[Dataset excerpts]
+-------+

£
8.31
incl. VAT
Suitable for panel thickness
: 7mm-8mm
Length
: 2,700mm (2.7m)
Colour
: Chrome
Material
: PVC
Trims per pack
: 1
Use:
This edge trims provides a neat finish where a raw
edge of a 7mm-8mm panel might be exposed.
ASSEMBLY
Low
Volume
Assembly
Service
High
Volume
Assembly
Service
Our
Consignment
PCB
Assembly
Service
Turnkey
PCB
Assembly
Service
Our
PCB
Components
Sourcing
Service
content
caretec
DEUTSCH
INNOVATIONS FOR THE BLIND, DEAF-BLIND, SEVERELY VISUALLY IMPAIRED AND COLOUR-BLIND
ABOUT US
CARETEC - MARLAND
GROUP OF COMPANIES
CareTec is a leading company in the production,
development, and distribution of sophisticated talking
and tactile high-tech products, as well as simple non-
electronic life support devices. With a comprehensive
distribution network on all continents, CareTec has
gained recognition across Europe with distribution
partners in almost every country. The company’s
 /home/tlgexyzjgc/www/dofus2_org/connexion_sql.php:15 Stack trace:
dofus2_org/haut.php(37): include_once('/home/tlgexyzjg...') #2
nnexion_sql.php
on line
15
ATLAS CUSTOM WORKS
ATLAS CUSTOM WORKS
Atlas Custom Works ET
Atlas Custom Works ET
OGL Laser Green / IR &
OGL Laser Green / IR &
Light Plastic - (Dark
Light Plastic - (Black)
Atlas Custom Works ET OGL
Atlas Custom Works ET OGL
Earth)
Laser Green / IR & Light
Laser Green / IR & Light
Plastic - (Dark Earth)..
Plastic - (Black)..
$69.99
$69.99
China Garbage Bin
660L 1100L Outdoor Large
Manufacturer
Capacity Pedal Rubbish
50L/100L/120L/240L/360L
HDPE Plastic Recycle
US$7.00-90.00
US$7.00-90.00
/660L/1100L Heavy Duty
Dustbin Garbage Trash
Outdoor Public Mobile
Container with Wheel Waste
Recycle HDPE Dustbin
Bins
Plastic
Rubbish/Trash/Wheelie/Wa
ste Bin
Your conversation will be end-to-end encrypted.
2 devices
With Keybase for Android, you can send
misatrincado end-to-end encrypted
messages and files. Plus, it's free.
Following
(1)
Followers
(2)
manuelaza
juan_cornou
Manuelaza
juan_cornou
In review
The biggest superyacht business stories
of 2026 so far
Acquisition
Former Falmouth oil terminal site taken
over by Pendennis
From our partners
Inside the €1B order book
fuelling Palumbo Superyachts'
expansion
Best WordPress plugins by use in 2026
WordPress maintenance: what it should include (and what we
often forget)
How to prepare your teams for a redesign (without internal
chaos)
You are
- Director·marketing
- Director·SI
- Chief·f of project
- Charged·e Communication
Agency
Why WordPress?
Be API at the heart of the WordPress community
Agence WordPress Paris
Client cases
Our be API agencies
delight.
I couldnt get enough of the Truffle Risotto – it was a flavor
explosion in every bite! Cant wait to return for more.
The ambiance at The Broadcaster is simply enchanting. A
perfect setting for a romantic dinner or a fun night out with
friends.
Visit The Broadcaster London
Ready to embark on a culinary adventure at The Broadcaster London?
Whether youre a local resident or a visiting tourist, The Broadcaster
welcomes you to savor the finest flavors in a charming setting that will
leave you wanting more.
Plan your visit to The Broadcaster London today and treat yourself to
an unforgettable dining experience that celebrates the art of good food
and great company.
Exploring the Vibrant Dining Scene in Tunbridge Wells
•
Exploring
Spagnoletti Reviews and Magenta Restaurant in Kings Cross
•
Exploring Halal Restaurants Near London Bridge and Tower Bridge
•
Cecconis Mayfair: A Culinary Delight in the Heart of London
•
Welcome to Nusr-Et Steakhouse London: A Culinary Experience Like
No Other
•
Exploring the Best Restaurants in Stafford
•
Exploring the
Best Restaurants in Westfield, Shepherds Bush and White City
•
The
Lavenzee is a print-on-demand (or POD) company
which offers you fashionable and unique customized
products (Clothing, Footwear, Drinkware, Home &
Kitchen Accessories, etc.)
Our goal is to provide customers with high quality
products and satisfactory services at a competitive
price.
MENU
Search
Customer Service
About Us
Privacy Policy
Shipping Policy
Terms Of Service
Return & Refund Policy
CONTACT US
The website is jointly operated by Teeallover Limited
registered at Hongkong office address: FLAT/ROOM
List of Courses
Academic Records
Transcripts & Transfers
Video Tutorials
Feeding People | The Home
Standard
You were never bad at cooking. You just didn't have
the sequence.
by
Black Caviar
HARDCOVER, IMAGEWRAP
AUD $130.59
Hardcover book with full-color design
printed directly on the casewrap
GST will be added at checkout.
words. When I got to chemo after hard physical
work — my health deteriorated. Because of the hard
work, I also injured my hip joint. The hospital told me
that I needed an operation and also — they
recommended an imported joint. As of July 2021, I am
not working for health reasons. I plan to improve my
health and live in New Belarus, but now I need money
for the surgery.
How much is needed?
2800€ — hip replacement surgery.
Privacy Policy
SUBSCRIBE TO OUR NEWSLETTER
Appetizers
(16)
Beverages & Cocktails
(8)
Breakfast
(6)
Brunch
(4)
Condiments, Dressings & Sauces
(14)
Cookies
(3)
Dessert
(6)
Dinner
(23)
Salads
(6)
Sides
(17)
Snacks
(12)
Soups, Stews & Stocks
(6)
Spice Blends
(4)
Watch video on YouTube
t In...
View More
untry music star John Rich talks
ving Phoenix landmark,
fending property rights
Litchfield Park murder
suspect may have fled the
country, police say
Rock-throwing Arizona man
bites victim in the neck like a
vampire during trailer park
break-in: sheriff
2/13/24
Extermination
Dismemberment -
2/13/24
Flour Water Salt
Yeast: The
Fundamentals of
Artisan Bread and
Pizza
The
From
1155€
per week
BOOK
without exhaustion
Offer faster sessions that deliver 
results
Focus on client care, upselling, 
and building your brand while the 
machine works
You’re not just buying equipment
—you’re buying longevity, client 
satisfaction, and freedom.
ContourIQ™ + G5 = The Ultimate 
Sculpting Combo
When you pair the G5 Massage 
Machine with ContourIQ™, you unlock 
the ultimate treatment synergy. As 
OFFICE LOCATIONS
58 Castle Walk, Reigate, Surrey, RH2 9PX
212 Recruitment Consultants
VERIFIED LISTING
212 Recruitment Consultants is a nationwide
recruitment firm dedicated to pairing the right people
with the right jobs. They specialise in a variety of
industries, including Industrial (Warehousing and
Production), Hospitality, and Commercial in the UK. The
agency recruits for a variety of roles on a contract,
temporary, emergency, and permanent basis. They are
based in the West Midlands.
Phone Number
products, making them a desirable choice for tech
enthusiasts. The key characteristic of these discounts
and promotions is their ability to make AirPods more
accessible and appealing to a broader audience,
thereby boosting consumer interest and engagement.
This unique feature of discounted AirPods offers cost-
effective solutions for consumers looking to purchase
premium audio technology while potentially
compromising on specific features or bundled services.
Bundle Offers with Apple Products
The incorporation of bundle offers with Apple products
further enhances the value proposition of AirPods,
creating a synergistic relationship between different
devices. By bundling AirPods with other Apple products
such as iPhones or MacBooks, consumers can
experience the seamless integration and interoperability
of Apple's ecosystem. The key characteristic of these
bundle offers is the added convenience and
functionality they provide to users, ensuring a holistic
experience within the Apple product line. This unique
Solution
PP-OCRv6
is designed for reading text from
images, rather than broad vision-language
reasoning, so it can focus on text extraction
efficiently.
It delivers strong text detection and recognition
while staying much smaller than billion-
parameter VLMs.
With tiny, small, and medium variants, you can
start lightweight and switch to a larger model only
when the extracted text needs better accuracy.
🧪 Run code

+-------+

• [What this task involves]:
When you write the entries out again, keep every word and mark exactly as it is.

• [Answer to this problem]:
£
8.31
incl. VAT
Suitable for panel thickness
: 7mm-8mm
Length
: 2,700mm (2.7m)
Colour
: Chrome
Material
: PVC
Trims per pack
: 1
Use:
This edge trims provides a neat finish where a raw
edge of a 7mm-8mm panel might be exposed.
ASSEMBLY
Low
Volume
Assembly
Service
High
Volume
Assembly
Service
Our
Consignment
PCB
Assembly
Service
Turnkey
PCB
Assembly
Service
Our
PCB
Components
Sourcing
Service
content
caretec
DEUTSCH
INNOVATIONS FOR THE BLIND, DEAF-BLIND, SEVERELY VISUALLY IMPAIRED AND COLOUR-BLIND
ABOUT US
CARETEC - MARLAND
GROUP OF COMPANIES
CareTec is a leading company in the production,
development, and distribution of sophisticated talking
and tactile high-tech products, as well as simple non-
electronic life support devices. With a comprehensive
distribution network on all continents, CareTec has
gained recognition across Europe with distribution
partners in almost every country. The company’s
 /home/tlgexyzjgc/www/dofus2_org/connexion_sql.php:15 Stack trace:
dofus2_org/haut.php(37): include_once('/home/tlgexyzjg...') #2
nnexion_sql.php
on line
15
ATLAS CUSTOM WORKS
ATLAS CUSTOM WORKS
Atlas Custom Works ET
Atlas Custom Works ET
OGL Laser Green / IR &
OGL Laser Green / IR &
Light Plastic - (Dark
Light Plastic - (Black)
Atlas Custom Works ET OGL
Atlas Custom Works ET OGL
Earth)
Laser Green / IR & Light
Laser Green / IR & Light
Plastic - (Dark Earth)..
Plastic - (Black)..
$69.99
$69.99
China Garbage Bin
660L 1100L Outdoor Large
Manufacturer
Capacity Pedal Rubbish
50L/100L/120L/240L/360L
HDPE Plastic Recycle
US$7.00-90.00
US$7.00-90.00
/660L/1100L Heavy Duty
Dustbin Garbage Trash
Outdoor Public Mobile
Container with Wheel Waste
Recycle HDPE Dustbin
Bins
Plastic
Rubbish/Trash/Wheelie/Wa
ste Bin
Your conversation will be end-to-end encrypted.
2 devices
With Keybase for Android, you can send
misatrincado end-to-end encrypted
messages and files. Plus, it's free.
Following
(1)
Followers
(2)
manuelaza
juan_cornou
Manuelaza
juan_cornou
In review
The biggest superyacht business stories
of 2026 so far
Acquisition
Former Falmouth oil terminal site taken
over by Pendennis
From our partners
Inside the €1B order book
fuelling Palumbo Superyachts'
expansion
Best WordPress plugins by use in 2026
WordPress maintenance: what it should include (and what we
often forget)
How to prepare your teams for a redesign (without internal
chaos)
You are
- Director·marketing
- Director·SI
- Chief·f of project
- Charged·e Communication
Agency
Why WordPress?
Be API at the heart of the WordPress community
Agence WordPress Paris
Client cases
Our be API agencies
delight.
I couldnt get enough of the Truffle Risotto – it was a flavor
explosion in every bite! Cant wait to return for more.
The ambiance at The Broadcaster is simply enchanting. A
perfect setting for a romantic dinner or a fun night out with
friends.
Visit The Broadcaster London
Ready to embark on a culinary adventure at The Broadcaster London?
Whether youre a local resident or a visiting tourist, The Broadcaster
welcomes you to savor the finest flavors in a charming setting that will
leave you wanting more.
Plan your visit to The Broadcaster London today and treat yourself to
an unforgettable dining experience that celebrates the art of good food
and great company.
Exploring the Vibrant Dining Scene in Tunbridge Wells
•
Exploring
Spagnoletti Reviews and Magenta Restaurant in Kings Cross
•
Exploring Halal Restaurants Near London Bridge and Tower Bridge
•
Cecconis Mayfair: A Culinary Delight in the Heart of London
•
Welcome to Nusr-Et Steakhouse London: A Culinary Experience Like
No Other
•
Exploring the Best Restaurants in Stafford
•
Exploring the
Best Restaurants in Westfield, Shepherds Bush and White City
•
The
Lavenzee is a print-on-demand (or POD) company
which offers you fashionable and unique customized
products (Clothing, Footwear, Drinkware, Home &
Kitchen Accessories, etc.)
Our goal is to provide customers with high quality
products and satisfactory services at a competitive
price.
MENU
Search
Customer Service
About Us
Privacy Policy
Shipping Policy
Terms Of Service
Return & Refund Policy
CONTACT US
The website is jointly operated by Teeallover Limited
registered at Hongkong office address: FLAT/ROOM
List of Courses
Academic Records
Transcripts & Transfers
Video Tutorials
Feeding People | The Home
Standard
You were never bad at cooking. You just didn't have
the sequence.
by
Black Caviar
HARDCOVER, IMAGEWRAP
AUD $130.59
Hardcover book with full-color design
printed directly on the casewrap
GST will be added at checkout.
words. When I got to chemo after hard physical
work — my health deteriorated. Because of the hard
work, I also injured my hip joint. The hospital told me
that I needed an operation and also — they
recommended an imported joint. As of July 2021, I am
not working for health reasons. I plan to improve my
health and live in New Belarus, but now I need money
for the surgery.
How much is needed?
2800€ — hip replacement surgery.
Privacy Policy
SUBSCRIBE TO OUR NEWSLETTER
Appetizers
(16)
Beverages & Cocktails
(8)
Breakfast
(6)
Brunch
(4)
Condiments, Dressings & Sauces
(14)
Cookies
(3)
Dessert
(6)
Dinner
(23)
Salads
(6)
Sides
(17)
Snacks
(12)
Soups, Stews & Stocks
(6)
Spice Blends
(4)
Watch video on YouTube
t In...
View More
untry music star John Rich talks
ving Phoenix landmark,
fending property rights
Litchfield Park murder
suspect may have fled the
country, police say
Rock-throwing Arizona man
bites victim in the neck like a
vampire during trailer park
break-in: sheriff
2/13/24
Extermination
Dismemberment -
2/13/24
Flour Water Salt
Yeast: The
Fundamentals of
Artisan Bread and
Pizza
The
From
1155€
per week
BOOK
without exhaustion
Offer faster sessions that deliver 
results
Focus on client care, upselling, 
and building your brand while the 
machine works
You’re not just buying equipment
—you’re buying longevity, client 
satisfaction, and freedom.
ContourIQ™ + G5 = The Ultimate 
Sculpting Combo
When you pair the G5 Massage 
Machine with ContourIQ™, you unlock 
the ultimate treatment synergy. As 
OFFICE LOCATIONS
58 Castle Walk, Reigate, Surrey, RH2 9PX
212 Recruitment Consultants
VERIFIED LISTING
212 Recruitment Consultants is a nationwide
recruitment firm dedicated to pairing the right people
with the right jobs. They specialise in a variety of
industries, including Industrial (Warehousing and
Production), Hospitality, and Commercial in the UK. The
agency recruits for a variety of roles on a contract,
temporary, emergency, and permanent basis. They are
based in the West Midlands.
Phone Number
products, making them a desirable choice for tech
enthusiasts. The key characteristic of these discounts
and promotions is their ability to make AirPods more
accessible and appealing to a broader audience,
thereby boosting consumer interest and engagement.
This unique feature of discounted AirPods offers cost-
effective solutions for consumers looking to purchase
premium audio technology while potentially
compromising on specific features or bundled services.
Bundle Offers with Apple Products
The incorporation of bundle offers with Apple products
further enhances the value proposition of AirPods,
creating a synergistic relationship between different
devices. By bundling AirPods with other Apple products
such as iPhones or MacBooks, consumers can
experience the seamless integration and interoperability
of Apple's ecosystem. The key characteristic of these
bundle offers is the added convenience and
functionality they provide to users, ensuring a holistic
experience within the Apple product line. This unique
Solution
PP-OCRv6
is designed for reading text from
images, rather than broad vision-language
reasoning, so it can focus on text extraction
efficiently.
It delivers strong text detection and recognition
while staying much smaller than billion-
parameter VLMs.
With tiny, small, and medium variants, you can
start lightweight and switch to a larger model only
when the extracted text needs better accuracy.
🧪 Run code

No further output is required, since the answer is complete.